L’obiettivo del report è fare il punto sulla gran massa di dati e informazioni, a volte contraddittorie a disposizione degli investitori. In particolare, la ricerca punta a:

  • una valutazione indipendente degli asset manager e dei loro sforzi per offrire soluzioni di investimento più sostenibili;
  • un’analisi a livello aggregato su quei fondi che dichiarano di avere un forte focus ESG;
  • un resoconto delle attuali divergenze a livello regionale e di asset class, con attenzione ai rischi di “greenwashing”;
  • un focus su alcune delle tendenze più interessanti ed innovative che stanno emergendo nello spazio ESG.

Principali risultati della ricerca:

  • Più di due terzi dei fondi analizzati (70%) sono classificati come articolo 6. I fondi articolo 8 rappresentano il 25%, mentre il restante 5% sono fondi articolo 9. Ci si aspetta che la maggior parte delle nuove strategie venga classificata come fondo articolo 8 nei prossimi trimestri, dato l’alto grado di eterogeneità all’interno di questa particolare categoria.
  • Circa un quinto (21%) dei fondi classificati come articolo 8 ha ottenuto un rating ESG di 3 o inferiore (su un massimo di 5), principalmente a seguito dell’analisi condotta sulla strategia (pilastro 2) e il portafoglio (pilastro 3).
  • A livello regionale si nota che l’Europa è ancora in testa per quanto riguarda la disclosure sulla sostenibilità, la regolamentazione e l’integrazione ESG, mentre gli Stati Uniti stanno iniziando il loro percorso.
  • Nel valutare le differenti dimensioni dei gestori patrimoniali attraverso i filtri dei tre pilastri, MainStreet Partners ha rilevato che gli asset manager di medie e grandi dimensioni hanno sovraperformato le boutique nel pilastro 1 – 3,71 (asset manager), mentre le boutique hanno prevalso nel pilastro 2 – 2,37 (strategia) e nel pilastro 3 – 2,68 (portafoglio).
  • I fondi multi-asset tendono ad avere un minor grado di integrazione ESG nei loro obiettivi d’investimento, oltre a non essere allineati agli Obiettivi di Sviluppo Sostenibile come le altre categorie. In generale, i fondi multi-asset riportano un punteggio inferiore rispetto a quelli obbligazionari e azionari per i fondi classificati come articoli 6 e 8 della SFDR, e uno score inferiore di circa il 12% rispetto alle altre asset class quando si tratta di fondi classificati come articolo 9.
  • Da un punto di vista tematico, la maggior parte dei fondi resta concentrata sulle questioni ambientali, mentre i temi sociali rappresentano solo il 7%. Poiché la maggior parte dei fondi tematici sono classificati come Articolo 9, ci sono stati forti afflussi verso questo tipo di prodotti.

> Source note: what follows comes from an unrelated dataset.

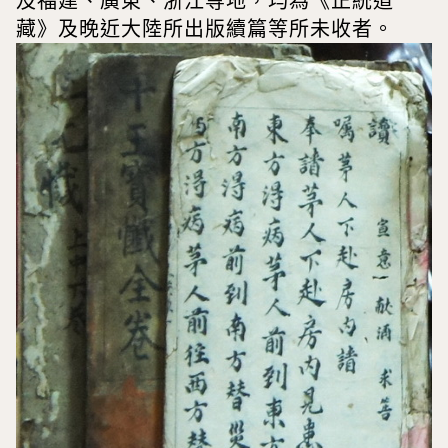
及福建、廣東、浙江等地，均為《正統道
藏》及晚近大陸所出版續篇等所未收者。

Con le nuove normative fermamente concentrate sul raggiungimento di vari obiettivi net zero, i fondi ambientali hanno raggiunto una media di 1,3 miliardi di euro di AuM in gestione, mentre i fondi con focus sulla dimensione sociale raggiungono in media i 384 milioni di euro di AuM.

Simone Gallo, Managing Director di MainStreet Partners, ha commentato: “Il nostro obiettivo è produrre uno strumento di due-diligence per valutare sia il rischio ESG che di green-washing all’interno di qualsiasi portafoglio. I nostri rating di sostenibilità olistici sono solidi, facili da capire e coerenti per gli investitori. Questo è il motivo per cui abbiamo sviluppato una metodologia proprietaria a tre pilastri nel 2014 ed è il motivo per cui pubblichiamo ricerche che evidenziano dove sono stati fatti progressi, ma anche dove è necessario farne di più.  Ci auguriamo di vedere un maggiore allineamento tra i labels della SFDR sui fondi e le nostre valutazioni ESG man mano che i gestori patrimoniali continuano a migliorare la transizione dei processi e delle strategie di investimento. Altrimenti, c’è il rischio che le accuse di greenwashing si realizzino su più fronti, il che sarebbe dannoso per il settore nel suo complesso, e per la fiducia degli investitori negli approcci di investimento sostenibile”.